== Available records ==
*** Block opens ***

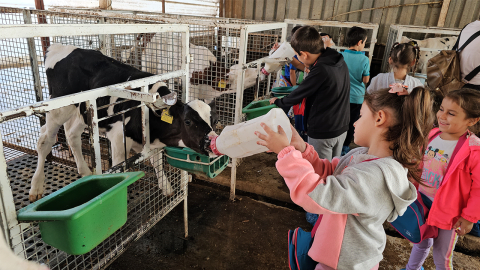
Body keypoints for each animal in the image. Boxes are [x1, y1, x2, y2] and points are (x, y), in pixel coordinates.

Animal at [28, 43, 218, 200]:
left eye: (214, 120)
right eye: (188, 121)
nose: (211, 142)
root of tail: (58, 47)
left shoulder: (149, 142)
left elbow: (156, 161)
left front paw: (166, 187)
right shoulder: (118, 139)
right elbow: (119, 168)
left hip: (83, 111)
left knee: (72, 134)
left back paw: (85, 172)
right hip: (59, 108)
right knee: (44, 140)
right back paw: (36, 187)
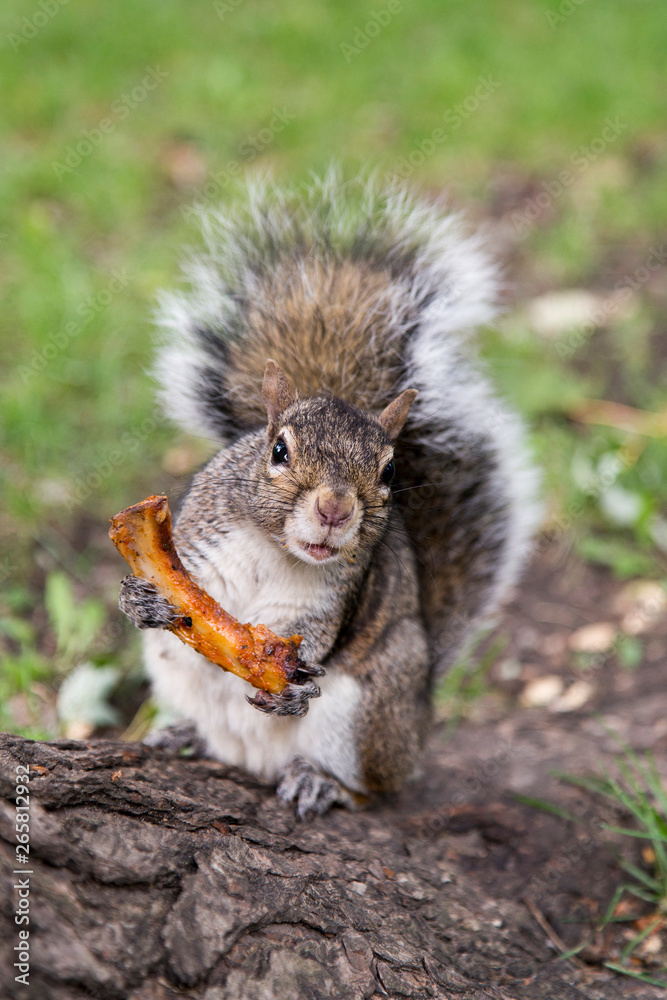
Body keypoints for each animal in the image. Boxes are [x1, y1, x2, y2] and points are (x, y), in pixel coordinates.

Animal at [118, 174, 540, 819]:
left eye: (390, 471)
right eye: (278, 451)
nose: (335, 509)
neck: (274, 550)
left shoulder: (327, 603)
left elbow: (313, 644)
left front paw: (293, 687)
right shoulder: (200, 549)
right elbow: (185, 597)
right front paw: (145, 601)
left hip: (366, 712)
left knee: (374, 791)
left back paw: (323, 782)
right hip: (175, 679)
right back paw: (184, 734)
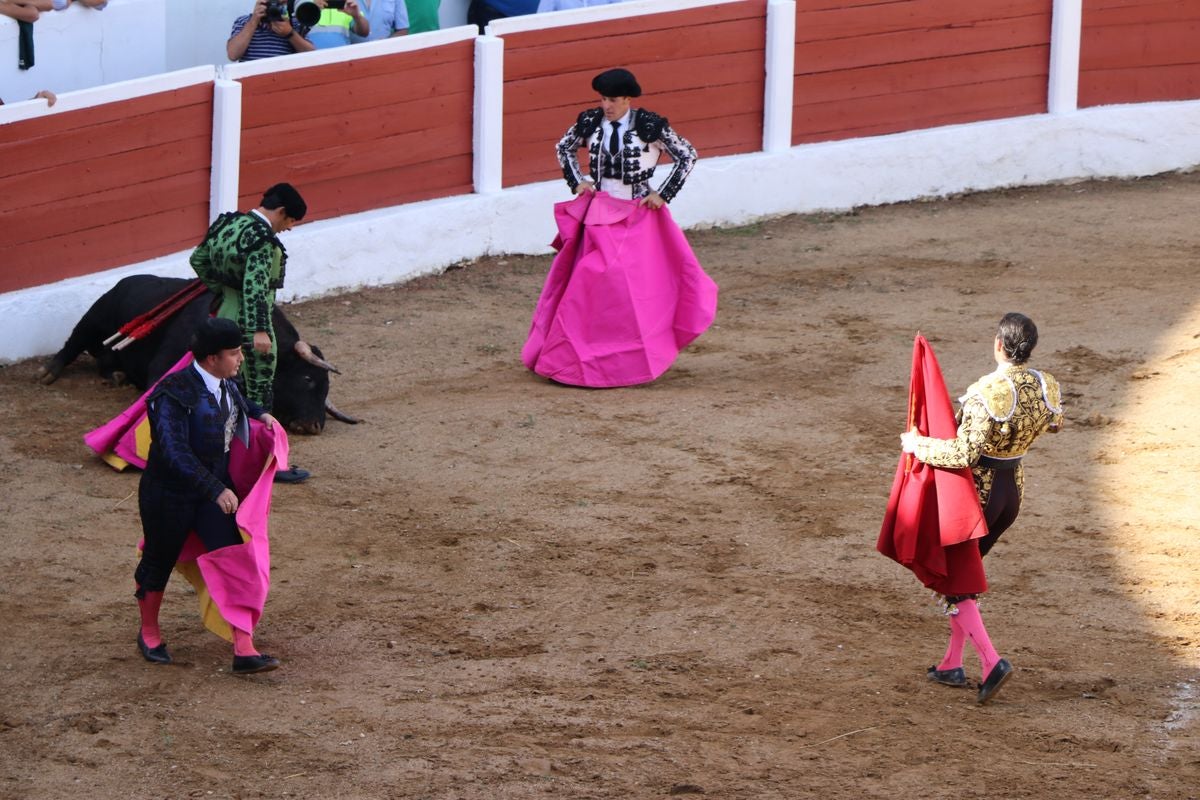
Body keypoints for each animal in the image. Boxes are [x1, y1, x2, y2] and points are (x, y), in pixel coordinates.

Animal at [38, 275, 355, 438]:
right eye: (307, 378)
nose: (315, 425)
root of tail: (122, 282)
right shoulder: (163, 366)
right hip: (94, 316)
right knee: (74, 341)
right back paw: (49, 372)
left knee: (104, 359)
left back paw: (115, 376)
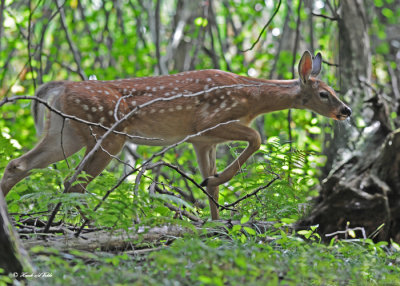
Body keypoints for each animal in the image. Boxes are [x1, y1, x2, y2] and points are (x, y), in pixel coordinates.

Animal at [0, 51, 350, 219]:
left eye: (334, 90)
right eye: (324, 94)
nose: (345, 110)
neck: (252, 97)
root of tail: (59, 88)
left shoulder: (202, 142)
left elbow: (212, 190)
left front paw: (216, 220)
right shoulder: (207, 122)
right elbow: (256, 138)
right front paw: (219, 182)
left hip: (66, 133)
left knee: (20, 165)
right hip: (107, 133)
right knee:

*** Block closes ***

== About this task ==
Should any entry above carry a picture, omit it and repeat everything else word for word.

== Answer to the problem ==
Body keypoints for each animal in the image. Boxes are [x1, y1, x2, y2] and points are (x, y), in pixel coordinates.

Animal at [28, 43, 218, 200]:
left eye: (214, 120)
right eye: (188, 121)
nose: (211, 142)
root of tail: (58, 47)
left shoulder: (149, 142)
left elbow: (156, 161)
left front paw: (166, 187)
right shoulder: (118, 139)
right elbow: (119, 168)
left hip: (83, 111)
left knee: (72, 134)
left back paw: (85, 172)
right hip: (59, 108)
right knee: (44, 140)
right back paw: (36, 187)
Body keypoints for each animal in the image. Boxes are [x1, y1, x2, y2] and points are (x, y), in pixel coordinates.

Animal at [118, 174, 540, 819]:
left eye: (390, 471)
right eye: (278, 451)
nose: (335, 509)
neck: (274, 550)
left shoulder: (327, 603)
left elbow: (313, 644)
left front paw: (293, 687)
right shoulder: (200, 549)
right elbow: (185, 597)
right front paw: (145, 601)
left hip: (366, 712)
left knee: (374, 791)
left back paw: (323, 782)
right hip: (175, 679)
right back paw: (184, 734)
Body keypoints for each animal in the image. Boxes are [x1, y1, x2, y2] and points are (x, y), in pixel coordinates.

Animal at [38, 275, 355, 438]:
right eye: (307, 378)
nose: (315, 425)
root of tail: (122, 282)
right shoulder: (163, 366)
right hip: (94, 316)
right knee: (74, 341)
right back paw: (49, 372)
left knee: (104, 359)
left back paw: (115, 376)
Body keypoints for each animal in the image. Boxes are [x1, y1, x2, y2] and points are (x, y), in pixel coordinates.

Animal at [0, 51, 350, 219]:
left eye: (334, 90)
right eye: (324, 94)
nose: (345, 110)
neck: (252, 97)
root of tail: (59, 88)
left shoulder: (202, 142)
left elbow: (212, 190)
left front paw: (216, 220)
right shoulder: (207, 122)
right elbow: (256, 138)
right front paw: (219, 182)
left hip: (66, 133)
left knee: (20, 165)
right hip: (107, 133)
right knee:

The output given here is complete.